May 03, 2019 16:13
Oh, the irony. To have so many connective devices at our fingertips and yet to feel more disconnected than ever. I find myself scrolling Facebook, and more and more often these days, realizing I'm seeking something that isn't there. And yet I do it anyway. It's habitual, at this point.
But I can't lay the blame entirely at social media. We are culprits in our own frustrations. I feel I lack connection but I think I hold myself back from it. Keep myself contained. Or if too much spills out, inadvertently, when I'm frustrated or anxious or ill-at-ease, I then obsess over whether or not I was too annoying, bitchy, huffy, irritable. I have this idea I want to present of myself, as self-contained, calm, easy-going, but I don't know how often I even succeed. Or if that's also just a way of holding back, not letting anyone see the messy, emotional side, because then I might just be "too much" and written off.

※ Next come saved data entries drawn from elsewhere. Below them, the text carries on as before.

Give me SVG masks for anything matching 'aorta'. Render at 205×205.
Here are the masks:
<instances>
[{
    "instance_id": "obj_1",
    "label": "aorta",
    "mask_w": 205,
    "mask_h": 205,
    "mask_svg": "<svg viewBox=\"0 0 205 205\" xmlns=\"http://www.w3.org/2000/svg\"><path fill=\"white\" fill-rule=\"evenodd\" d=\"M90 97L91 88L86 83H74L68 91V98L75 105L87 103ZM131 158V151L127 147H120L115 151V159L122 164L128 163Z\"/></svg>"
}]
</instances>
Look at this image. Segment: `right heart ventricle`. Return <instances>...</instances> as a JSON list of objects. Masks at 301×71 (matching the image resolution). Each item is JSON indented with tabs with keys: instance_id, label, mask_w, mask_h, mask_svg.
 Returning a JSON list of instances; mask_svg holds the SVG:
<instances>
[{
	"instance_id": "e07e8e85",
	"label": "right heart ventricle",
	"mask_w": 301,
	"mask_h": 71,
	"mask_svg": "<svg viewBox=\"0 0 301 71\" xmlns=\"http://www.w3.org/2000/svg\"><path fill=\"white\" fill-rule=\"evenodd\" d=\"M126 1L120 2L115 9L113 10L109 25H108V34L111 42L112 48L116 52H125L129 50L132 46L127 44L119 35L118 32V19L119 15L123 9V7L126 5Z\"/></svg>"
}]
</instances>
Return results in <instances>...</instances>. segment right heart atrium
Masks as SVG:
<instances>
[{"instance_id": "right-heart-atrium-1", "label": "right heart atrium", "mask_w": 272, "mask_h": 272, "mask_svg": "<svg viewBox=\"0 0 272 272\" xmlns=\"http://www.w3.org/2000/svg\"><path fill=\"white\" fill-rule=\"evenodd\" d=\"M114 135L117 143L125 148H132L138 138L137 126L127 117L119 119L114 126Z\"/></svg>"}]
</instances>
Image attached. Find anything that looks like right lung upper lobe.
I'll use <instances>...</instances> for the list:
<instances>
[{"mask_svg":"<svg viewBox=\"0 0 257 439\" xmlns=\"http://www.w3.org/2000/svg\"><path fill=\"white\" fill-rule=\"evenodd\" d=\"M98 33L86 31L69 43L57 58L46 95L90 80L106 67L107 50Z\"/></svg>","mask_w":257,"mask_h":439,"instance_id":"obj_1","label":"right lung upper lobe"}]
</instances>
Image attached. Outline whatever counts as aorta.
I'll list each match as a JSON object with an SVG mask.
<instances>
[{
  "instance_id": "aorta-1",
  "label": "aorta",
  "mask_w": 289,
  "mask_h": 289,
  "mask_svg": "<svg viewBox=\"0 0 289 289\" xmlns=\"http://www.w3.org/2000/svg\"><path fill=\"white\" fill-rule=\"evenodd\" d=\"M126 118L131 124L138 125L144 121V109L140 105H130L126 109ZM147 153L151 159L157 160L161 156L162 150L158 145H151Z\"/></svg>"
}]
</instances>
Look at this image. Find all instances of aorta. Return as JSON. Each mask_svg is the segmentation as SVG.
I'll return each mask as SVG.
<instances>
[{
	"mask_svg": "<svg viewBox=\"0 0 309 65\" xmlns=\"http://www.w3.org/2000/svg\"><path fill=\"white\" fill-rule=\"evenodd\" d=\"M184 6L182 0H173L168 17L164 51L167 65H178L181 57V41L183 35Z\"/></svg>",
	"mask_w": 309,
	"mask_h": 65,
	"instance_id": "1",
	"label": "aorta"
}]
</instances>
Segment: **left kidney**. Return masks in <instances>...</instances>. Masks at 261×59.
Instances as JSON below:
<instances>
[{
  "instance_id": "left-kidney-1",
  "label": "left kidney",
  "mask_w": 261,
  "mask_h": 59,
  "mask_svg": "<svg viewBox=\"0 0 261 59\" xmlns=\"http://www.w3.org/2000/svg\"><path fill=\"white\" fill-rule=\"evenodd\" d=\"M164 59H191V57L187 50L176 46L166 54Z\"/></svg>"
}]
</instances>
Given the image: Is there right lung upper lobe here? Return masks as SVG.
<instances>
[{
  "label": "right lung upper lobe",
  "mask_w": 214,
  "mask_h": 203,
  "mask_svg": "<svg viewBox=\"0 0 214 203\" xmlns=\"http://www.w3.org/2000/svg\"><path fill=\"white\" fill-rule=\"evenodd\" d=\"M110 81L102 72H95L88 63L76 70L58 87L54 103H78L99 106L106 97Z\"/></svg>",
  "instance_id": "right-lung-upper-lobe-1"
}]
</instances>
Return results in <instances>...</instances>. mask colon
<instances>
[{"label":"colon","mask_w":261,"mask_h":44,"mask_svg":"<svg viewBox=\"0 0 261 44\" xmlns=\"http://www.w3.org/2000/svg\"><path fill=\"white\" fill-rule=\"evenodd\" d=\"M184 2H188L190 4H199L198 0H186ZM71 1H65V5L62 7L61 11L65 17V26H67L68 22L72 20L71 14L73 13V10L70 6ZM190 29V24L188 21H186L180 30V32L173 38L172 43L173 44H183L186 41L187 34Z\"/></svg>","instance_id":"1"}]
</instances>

I'm adjusting to a new job, and I was looking forward to spending time with co-workers this Saturday after I got invited to someone's house. But then abruptly she canceled it today, and I have this uncomfortable notion that she decided she didn't like me and that was her way of uninviting me. And maybe that's ridiculous, because of course I have to make it all about me -- how self-absorbed is that? But the idea is still lodged in my head. Work frustrations piled on top of me today and I'm worried that I irritated her. I also worry that I'm failing at my job, because I haven't been able to DO my job for the last week (I'm the driver but the vehicle has been in the shop since Monday). I really want to excel and do my best, but it feels like I'm not really accomplishing anything. I've felt kind of useless the past several days, finding little tasks to keep myself busy. But did I really contribute anything? Am I being my best self there? Am I ABLE to be my best self?
My intentions are good, but I've got my flaws. I don't think I handle frustration well. Too much of my Dad comes out, whose temper caused tension. I think I do that too. I want to pretend I've got it under wraps, but maybe I don't. I don't want this to lose me potential friendships. Or cause trouble at work (although I think it already has, as this is why I so often conflict with bosses/managers). I meditate and try and work on myself, but I don't always feel successful. And on days like today, I fall into a crisis of faith with myself and wonder what the hell it's all for?
That sounds more dire than it is. I just feel low, and frustrated, and kinda sorry for myself. Today was tough. I could use some reassurance that I'm not as much of a failure as I think I am. But asking for it feels silly or lame, or "too much."
So I'll just write about it here, in a journal no one reads. At least I'll get it out. Sometimes ya gotta purge.